▶ [ACTIVITY]: Copy, from the data below, every line that has "bottom" in it.

▶ [Scene geometry reasoning data]:
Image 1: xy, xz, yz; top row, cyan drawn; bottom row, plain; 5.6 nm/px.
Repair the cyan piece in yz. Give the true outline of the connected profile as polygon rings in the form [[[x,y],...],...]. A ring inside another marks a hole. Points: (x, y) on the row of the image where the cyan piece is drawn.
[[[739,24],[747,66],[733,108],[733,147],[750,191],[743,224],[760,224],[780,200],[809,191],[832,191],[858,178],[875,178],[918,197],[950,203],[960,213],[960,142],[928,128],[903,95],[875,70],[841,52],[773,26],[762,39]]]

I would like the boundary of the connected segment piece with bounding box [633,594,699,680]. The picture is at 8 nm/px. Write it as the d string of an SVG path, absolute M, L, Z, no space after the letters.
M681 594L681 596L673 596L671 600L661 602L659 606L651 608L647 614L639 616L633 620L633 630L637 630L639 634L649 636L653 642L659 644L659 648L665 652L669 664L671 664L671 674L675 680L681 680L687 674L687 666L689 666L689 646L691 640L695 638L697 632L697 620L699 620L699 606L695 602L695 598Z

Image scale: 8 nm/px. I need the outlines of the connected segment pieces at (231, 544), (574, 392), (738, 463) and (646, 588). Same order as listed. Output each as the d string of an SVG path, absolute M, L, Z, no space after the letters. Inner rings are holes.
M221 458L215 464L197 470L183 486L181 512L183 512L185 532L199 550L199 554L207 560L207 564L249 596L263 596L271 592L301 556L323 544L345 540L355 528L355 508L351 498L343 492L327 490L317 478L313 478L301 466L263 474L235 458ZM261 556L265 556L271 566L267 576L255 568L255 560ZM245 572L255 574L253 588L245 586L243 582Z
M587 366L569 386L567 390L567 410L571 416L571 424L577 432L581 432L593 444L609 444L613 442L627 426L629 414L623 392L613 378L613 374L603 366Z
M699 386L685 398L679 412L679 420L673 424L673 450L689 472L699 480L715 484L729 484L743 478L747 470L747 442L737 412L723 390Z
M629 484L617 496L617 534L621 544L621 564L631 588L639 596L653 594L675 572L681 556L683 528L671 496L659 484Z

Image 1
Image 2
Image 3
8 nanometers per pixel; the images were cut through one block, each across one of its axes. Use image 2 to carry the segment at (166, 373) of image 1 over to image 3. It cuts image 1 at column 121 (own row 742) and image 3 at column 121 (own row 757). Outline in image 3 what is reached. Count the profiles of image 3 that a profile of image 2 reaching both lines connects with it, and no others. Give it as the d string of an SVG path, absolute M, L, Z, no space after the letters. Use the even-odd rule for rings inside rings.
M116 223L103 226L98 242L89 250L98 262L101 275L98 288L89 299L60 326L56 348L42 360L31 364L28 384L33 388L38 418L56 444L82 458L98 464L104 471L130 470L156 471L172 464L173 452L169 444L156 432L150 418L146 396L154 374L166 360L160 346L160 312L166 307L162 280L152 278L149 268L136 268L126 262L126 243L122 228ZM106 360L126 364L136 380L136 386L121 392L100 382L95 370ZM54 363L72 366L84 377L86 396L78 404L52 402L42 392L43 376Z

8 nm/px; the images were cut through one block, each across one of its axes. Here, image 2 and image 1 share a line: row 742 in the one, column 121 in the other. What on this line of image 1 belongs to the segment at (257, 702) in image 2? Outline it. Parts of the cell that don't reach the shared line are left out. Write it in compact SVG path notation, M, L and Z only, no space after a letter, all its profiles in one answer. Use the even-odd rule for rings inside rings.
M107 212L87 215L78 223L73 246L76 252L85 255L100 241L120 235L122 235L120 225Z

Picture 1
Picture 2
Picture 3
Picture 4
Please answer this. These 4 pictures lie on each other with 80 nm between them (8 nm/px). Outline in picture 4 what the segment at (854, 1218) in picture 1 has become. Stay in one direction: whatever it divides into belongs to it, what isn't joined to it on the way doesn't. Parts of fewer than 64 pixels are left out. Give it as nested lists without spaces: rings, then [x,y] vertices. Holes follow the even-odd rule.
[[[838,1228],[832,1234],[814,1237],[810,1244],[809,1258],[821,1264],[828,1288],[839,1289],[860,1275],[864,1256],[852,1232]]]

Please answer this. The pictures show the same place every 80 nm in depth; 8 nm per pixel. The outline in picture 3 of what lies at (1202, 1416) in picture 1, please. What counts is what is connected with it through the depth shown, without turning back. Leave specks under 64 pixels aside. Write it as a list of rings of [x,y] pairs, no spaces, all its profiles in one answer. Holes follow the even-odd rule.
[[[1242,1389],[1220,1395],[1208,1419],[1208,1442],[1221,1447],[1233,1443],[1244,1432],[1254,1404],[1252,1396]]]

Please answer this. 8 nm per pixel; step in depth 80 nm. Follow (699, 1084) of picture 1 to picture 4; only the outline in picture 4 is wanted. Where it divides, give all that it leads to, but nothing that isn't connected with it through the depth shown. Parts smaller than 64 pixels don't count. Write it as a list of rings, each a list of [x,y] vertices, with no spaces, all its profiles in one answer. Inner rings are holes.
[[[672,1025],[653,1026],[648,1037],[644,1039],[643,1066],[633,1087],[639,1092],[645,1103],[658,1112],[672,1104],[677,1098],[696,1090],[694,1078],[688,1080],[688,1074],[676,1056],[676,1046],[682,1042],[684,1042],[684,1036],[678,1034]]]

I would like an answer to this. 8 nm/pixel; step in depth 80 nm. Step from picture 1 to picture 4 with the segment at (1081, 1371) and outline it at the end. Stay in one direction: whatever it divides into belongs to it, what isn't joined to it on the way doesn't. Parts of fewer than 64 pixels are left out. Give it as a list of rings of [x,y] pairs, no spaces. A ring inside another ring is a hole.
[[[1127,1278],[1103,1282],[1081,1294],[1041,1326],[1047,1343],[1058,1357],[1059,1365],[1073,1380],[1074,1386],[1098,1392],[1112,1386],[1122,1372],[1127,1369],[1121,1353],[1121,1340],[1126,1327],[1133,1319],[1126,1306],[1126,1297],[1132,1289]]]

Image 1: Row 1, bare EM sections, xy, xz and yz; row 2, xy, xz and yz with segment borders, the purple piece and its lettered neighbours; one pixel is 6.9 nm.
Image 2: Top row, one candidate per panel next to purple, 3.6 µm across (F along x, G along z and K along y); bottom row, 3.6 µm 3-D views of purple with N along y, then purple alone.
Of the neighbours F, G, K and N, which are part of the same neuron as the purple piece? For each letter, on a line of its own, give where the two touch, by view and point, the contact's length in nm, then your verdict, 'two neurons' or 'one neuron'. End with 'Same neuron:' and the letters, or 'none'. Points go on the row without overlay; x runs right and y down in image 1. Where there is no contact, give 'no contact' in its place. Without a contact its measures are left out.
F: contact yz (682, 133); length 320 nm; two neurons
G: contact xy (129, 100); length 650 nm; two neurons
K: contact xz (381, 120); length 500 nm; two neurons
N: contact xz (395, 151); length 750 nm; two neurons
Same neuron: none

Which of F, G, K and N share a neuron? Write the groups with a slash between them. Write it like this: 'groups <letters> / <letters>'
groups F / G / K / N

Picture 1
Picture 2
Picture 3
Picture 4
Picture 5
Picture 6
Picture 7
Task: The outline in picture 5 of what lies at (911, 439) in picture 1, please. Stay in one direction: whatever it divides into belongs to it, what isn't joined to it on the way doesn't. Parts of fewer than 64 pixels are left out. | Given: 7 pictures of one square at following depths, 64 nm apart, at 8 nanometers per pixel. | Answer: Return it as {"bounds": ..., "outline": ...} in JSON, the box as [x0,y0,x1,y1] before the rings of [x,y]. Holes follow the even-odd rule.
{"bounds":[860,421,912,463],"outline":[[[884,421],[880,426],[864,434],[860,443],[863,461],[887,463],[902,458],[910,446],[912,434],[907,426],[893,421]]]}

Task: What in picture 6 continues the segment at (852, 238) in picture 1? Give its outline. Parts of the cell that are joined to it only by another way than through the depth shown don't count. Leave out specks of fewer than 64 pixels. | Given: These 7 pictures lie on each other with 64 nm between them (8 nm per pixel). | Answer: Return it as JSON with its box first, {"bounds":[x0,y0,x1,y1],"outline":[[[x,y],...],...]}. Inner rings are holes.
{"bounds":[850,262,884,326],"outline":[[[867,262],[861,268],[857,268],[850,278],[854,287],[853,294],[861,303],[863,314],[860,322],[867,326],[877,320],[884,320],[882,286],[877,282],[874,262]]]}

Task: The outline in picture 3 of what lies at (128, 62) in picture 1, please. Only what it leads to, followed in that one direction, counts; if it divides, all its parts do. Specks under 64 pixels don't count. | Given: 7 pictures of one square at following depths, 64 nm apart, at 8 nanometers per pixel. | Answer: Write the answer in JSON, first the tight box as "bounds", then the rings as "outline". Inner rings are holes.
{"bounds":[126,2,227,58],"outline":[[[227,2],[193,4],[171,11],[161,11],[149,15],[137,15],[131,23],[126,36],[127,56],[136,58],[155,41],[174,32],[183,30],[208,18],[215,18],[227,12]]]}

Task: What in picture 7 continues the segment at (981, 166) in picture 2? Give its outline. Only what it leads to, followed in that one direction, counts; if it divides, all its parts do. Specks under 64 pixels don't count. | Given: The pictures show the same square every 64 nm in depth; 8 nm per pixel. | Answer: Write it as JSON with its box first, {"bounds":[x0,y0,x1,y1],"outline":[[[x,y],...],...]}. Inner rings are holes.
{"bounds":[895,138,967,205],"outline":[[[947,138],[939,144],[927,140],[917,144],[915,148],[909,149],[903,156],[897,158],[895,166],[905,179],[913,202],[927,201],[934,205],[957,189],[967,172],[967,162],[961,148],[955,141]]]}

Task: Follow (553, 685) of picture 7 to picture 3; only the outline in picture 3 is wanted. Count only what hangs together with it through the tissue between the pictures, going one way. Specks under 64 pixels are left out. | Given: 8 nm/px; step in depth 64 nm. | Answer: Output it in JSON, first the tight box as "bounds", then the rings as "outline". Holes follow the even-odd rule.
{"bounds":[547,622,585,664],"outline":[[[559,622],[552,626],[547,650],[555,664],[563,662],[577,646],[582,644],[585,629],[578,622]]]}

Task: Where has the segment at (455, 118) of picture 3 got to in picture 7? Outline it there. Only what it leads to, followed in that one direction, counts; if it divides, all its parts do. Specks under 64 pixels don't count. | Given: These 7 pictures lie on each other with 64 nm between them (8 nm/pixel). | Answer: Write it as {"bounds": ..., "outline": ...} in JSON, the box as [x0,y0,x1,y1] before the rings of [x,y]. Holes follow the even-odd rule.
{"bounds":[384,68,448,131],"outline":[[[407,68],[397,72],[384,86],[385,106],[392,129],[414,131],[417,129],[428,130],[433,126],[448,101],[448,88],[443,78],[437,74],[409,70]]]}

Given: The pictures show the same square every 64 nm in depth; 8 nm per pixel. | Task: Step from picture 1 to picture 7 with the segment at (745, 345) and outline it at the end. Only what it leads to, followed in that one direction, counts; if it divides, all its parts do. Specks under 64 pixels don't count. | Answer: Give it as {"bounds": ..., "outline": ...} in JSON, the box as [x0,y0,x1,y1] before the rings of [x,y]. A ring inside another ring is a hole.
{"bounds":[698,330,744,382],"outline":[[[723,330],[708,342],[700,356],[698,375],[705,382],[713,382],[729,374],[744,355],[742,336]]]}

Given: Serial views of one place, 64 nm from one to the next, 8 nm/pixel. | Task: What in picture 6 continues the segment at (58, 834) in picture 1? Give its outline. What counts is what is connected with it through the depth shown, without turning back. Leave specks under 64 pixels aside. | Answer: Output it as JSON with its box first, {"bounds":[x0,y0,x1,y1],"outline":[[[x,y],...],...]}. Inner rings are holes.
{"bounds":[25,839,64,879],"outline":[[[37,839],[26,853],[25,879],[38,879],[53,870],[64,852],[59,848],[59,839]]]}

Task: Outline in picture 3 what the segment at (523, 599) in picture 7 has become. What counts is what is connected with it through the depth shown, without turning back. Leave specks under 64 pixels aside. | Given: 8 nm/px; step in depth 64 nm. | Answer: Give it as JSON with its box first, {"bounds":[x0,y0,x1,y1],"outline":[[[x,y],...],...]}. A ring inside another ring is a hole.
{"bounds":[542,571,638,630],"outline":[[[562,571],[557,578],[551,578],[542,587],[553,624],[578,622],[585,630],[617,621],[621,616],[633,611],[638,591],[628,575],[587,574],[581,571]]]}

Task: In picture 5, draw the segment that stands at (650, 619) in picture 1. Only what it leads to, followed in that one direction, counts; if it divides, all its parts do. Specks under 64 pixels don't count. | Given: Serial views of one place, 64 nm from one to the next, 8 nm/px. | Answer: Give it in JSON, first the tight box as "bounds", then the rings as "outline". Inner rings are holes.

▶ [OUTPUT OF THE TASK]:
Image 1: xy, xz, yz; top row, cyan drawn; bottom row, plain; 5.6 nm/px.
Image 2: Top row, one candidate per panel next to purple, 3.6 µm across (F along x, G along z and K along y); bottom row, 3.6 µm 3-D views of purple with N along y, then purple alone.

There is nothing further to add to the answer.